**Compito assegnato A:** Secondo l'articolo sullo spettacolo di Luca Bono, perché "L'illusionista" è stato molto più di una semplice esibizione di numeri di prestigio? Rispondi in una, due o tre frasi.
**Compito assegnato B:** Estrai dall'articolo sullo spettacolo di Luca Bono il tratto che va da "Un viaggio tra" fino a "emozione e leggerezza.".

**Brano dell'esercizio:**

________________________________________

Una serata all’insegna dello stupore e della meraviglia ha conquistato il pubblico del Teatro Manzoni di Busto Arsizio. Venerdì 13 marzo è andato in scena lo spettacolo fuori abbonamento “L’illusionista”, il primo one man show del giovane talento italiano della magia internazionale Luca Bono, con la regia di Arturo Brachetti. Un appuntamento molto atteso che ha registrato il teatro pieno e ha coinvolto spettatori di tutte le età, tra cui molti bambini e ragazzi, affascinati dalla forza evocativa dell’arte dell’illusione.
Un viaggio tra magia e racconto personale
Lo spettacolo si è rivelato molto più di una semplice esibizione di numeri di prestigio. Luca Bono ha costruito infatti un vero e proprio viaggio nella sua storia personale e professionale, intrecciando grandi illusioni, momenti di close up, manipolazioni sorprendenti e continui coinvolgimenti del pubblico. Il risultato è stata una formula originale per il palcoscenico teatrale, capace di alternare stupore, emozione e leggerezza.
La serata si è aperta con un video introduttivo e con l’alzarsi del sipario. Sul palco è apparso lui, l’illusionista, tra giochi di magia accompagnati da una musica intensa e dagli applausi del pubblico. Carte, colombe e una scenografia dominata da ponteggi simili a quelli di un cantiere hanno fatto da sfondo a un racconto che fin dall’inizio ha voluto rompere con l’immagine tradizionale del mago con cilindro e mantello. Luca Bono si è presentato come un ragazzo normale capace di fare cose straordinarie, scegliendo uno stile moderno e diretto, lontano dal prestigiatore degli anni Cinquanta.

________________________________________

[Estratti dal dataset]
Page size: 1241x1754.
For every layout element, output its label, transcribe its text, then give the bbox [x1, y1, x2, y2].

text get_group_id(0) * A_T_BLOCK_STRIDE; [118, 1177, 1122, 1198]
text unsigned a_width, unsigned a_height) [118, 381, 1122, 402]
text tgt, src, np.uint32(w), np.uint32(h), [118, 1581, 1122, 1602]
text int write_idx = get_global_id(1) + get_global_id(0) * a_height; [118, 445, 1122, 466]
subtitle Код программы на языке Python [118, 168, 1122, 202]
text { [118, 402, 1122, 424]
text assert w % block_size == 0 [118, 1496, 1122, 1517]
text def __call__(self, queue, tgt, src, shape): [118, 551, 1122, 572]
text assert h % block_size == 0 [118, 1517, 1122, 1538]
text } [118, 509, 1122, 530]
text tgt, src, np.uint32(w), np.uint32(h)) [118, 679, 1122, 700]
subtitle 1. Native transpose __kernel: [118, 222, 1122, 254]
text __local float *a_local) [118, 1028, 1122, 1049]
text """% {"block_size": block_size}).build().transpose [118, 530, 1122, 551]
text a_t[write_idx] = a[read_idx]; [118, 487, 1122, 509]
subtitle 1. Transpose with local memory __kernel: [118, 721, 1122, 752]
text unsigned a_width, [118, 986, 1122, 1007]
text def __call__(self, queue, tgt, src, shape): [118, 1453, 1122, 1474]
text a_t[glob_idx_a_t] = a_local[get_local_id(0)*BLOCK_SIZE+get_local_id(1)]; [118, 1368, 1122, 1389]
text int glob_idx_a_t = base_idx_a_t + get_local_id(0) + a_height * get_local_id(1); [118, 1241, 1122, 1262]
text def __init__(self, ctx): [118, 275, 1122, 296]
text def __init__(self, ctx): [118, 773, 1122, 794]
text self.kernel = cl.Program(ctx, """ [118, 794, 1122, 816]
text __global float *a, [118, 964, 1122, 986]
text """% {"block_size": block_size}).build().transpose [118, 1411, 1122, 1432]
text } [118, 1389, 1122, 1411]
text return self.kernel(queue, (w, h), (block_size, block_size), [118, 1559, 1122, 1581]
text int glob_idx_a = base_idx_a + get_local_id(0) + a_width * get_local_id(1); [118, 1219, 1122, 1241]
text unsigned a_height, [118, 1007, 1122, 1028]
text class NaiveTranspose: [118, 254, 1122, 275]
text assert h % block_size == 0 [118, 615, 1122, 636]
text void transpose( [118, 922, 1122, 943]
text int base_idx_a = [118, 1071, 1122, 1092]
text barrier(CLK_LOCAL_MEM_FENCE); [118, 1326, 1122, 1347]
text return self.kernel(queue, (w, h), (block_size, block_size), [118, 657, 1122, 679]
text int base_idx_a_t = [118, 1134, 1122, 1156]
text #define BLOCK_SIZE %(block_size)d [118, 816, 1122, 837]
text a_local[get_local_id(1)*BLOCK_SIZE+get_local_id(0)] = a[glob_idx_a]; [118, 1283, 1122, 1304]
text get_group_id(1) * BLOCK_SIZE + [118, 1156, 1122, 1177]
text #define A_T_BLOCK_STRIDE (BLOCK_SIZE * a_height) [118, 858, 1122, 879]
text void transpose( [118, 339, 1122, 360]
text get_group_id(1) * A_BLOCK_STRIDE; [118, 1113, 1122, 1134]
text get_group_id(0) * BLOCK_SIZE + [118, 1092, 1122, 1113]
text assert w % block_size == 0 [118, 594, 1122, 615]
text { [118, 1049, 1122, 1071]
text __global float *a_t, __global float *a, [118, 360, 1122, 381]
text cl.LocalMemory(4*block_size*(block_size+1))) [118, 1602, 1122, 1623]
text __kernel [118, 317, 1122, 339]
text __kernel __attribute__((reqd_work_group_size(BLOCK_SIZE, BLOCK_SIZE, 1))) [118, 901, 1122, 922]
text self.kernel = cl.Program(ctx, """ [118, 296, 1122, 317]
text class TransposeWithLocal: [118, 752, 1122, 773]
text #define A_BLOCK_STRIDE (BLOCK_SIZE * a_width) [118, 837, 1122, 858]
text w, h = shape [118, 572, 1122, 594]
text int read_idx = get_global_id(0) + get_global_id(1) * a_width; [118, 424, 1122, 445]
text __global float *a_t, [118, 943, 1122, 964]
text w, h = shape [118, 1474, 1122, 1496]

________________________________________

**Risposta al compito A:** Perché Luca Bono ha costruito un vero e proprio viaggio nella sua storia personale e professionale. Ha intrecciato grandi illusioni, momenti di close up, manipolazioni sorprendenti e continui coinvolgimenti del pubblico. Ne è nata una formula originale per il palcoscenico teatrale, capace di alternare stupore, emozione e leggerezza.

**Risposta al compito B:**
Un viaggio tra magia e racconto personale
Lo spettacolo si è rivelato molto più di una semplice esibizione di numeri di prestigio. Luca Bono ha costruito infatti un vero e proprio viaggio nella sua storia personale e professionale, intrecciando grandi illusioni, momenti di close up, manipolazioni sorprendenti e continui coinvolgimenti del pubblico. Il risultato è stata una formula originale per il palcoscenico teatrale, capace di alternare stupore, emozione e leggerezza.